Top of TEXT SHOWN

Alternatively, or in addition, if permissible under local law, the Company
may
(1) sell or arrange for the sale of Shares that Optionee acquires to meet
the withholding obligation for Tax-Related Items, and/or (2) withhold in
Shares, provided that the Company only withholds the amount of Shares necessary
to satisfy the minimum withholding amount. In addition, Optionee shall pay
the
Company or the Employer any amount of Tax-Related Items that the Company or
the
Employer may be required to withhold as a result of Optionee's participation
in
the Plan or Optionee's purchase of Shares that cannot be satisfied by the means
previously described. The Company may refuse to honor the exercise and refuse
to
deliver the Shares if Optionee fails to comply with Optionee's obligations
in
connection with the Tax-Related Items. Optionee remains responsible for all
such
tax consequences and the Company shall not be deemed to provide any individual
tax advice with respect thereto.
9.
Optionee
Consents.
By
accepting the grant of this Option, Optionee acknowledges and agrees that:
(i) the
Plan is established voluntarily by the Company, it is discretionary in nature
and may be modified, amended, suspended or terminated by the Company at any
time
unless otherwise provided in the Plan or this Agreement;
(ii) the
grant of this Option is voluntary and occasional and does not create any
contractual or other right to receive future grants of Awards, or benefits
in
lieu of Awards, even if options have been granted repeatedly in the past;
(iii) all
decisions with respect to future grants, if any, will be at the sole discretion
of the Company;
(iv) Optionee's
participation in the Plan shall not create a right to further employment with
Employer and shall not interfere with the ability of Employer to terminate
Optionee's employment relationship at any time with or without cause and it
is
expressly agreed and understood that employment is terminable at the will of
either party, insofar as permitted by law;
(v) Optionee
is participating voluntarily in the Plan;
(vi) this
Option is an extraordinary item that does not constitute compensation of any
kind for services of any kind rendered to the Company or the Employer, and
is
outside the scope of Optionee's employment contract, if any; and this Option
is
not part of normal or expected compensation or salary for any purposes,
including, but not limited to calculating any severance, resignation,
termination, redundancy, end-of-service payments, bonuses, long-service awards,
pension or retirement benefits or similar payments insofar as permitted by
law;
(vii) in
the event that Optionee is not an employee of the Company, this Option grant
will not be interpreted to form an employment contract or relationship with
the
Company, and furthermore, this Option grant will not be interpreted to form
an
employment contract with the Employer or any Subsidiary or Affiliate of the
Company;
(viii) the
future value of the underlying Shares is unknown, may increase or decrease
in
the future, and cannot be predicted with certainty;
(x) in
consideration of the grant of this Option, no claim or entitlement to
compensation or damages shall arise from termination of this Option or
diminution in value of this Option or Shares purchased through exercise of
this
Option resulting from termination of Optionee's employment by the Company or
the
Employer (for any reason whatsoever and whether or not in breach of local labor
laws) and Optionee irrevocably releases the Company and the Employer from any
such claim that may arise; if, notwithstanding the foregoing, any such claim
is
found by a court of competent jurisdiction to have arisen, then, by accepting
the terms of this Agreement, Optionee shall be deemed irrevocably to have waived
any entitlement to pursue such claim; and
(xi) notwithstanding
any terms or conditions of the Plan to the contrary, in the event of involuntary
termination of Optionee's employment (whether or not in breach of local labor
laws), Optionee's right to receive options and vest in options under the Plan,
if any, will terminate effective as of the date that Optionee is no longer
actively employed and will not be extended by any notice period mandated under
local law (e.g., active employment would not include a period of "garden leave"

Bottom of TEXT SHOWN

▸ **PROBLEMS AND TASKS**:
1. In the stock option agreement text, what may the Company do if Optionee fails to comply with the obligations connected with the Tax-Related Items?
2. Write a continuation of the stock option agreement text, picking up at the point where the passage ends.

Top of DATA BELOW

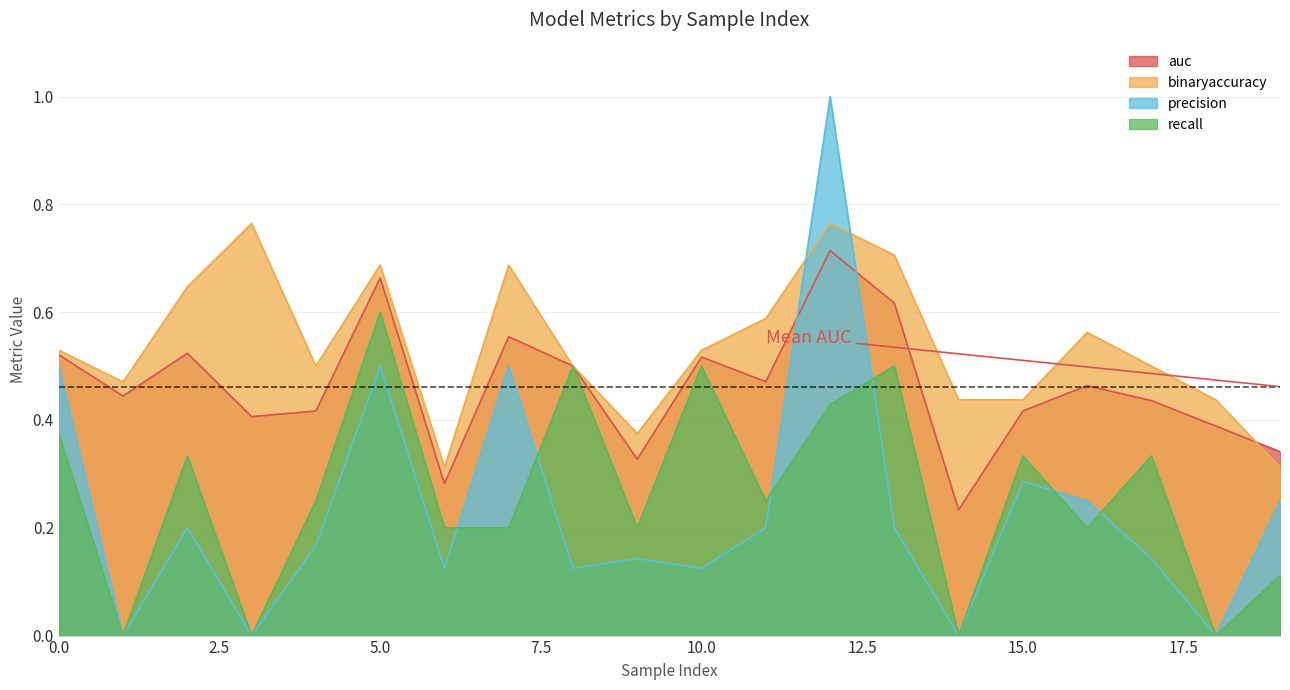

Where do auc and binaryaccuracy first cross each other?

18 and 19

Bottom of DATA BELOW

▸ **ANSWERS FOR THE TASKS**:
1. The Company may refuse to honor the exercise and refuse to deliver the Shares.

2.
or similar period pursuant to local law); furthermore, in the event of
involuntary termination of employment (whether or not in breach of local labor
laws), Optionee's right to exercise this Option after termination of employment,
if any, will be measured by the date of termination of Optionee's active
employment and will not be extended by any notice period mandated under local
law; the Administrator shall have the exclusive discretion to determine when
Optionee is no longer actively employed for purposes of this Option.
10.
Data
Transfer.
Optionee
explicitly and unambiguously consents to the collection, use and transfer,
in
electronic or other form, of Optionee's personal data as described in this
document by and among, as applicable, the Employer, and the Company and its
Subsidiaries and Affiliates for the exclusive purpose of implementing,
administering and managing Optionee's participation in the Plan. Optionee
understands that the Company, its Affiliates, its Subsidiaries and the Employer
hold certain personal information about Optionee, including, but not limited
to,
name, home address and telephone number, date of birth, social security or
insurance number (or other identification number), salary, nationality, job
title, any shares of stock or directorships held in the Company, details of
all
options or any other entitlement to shares of stock awarded, canceled,
purchased, exercised, vested, unvested or outstanding in Optionee's favor for
the purpose of implementing, managing and administering the Plan ("Data").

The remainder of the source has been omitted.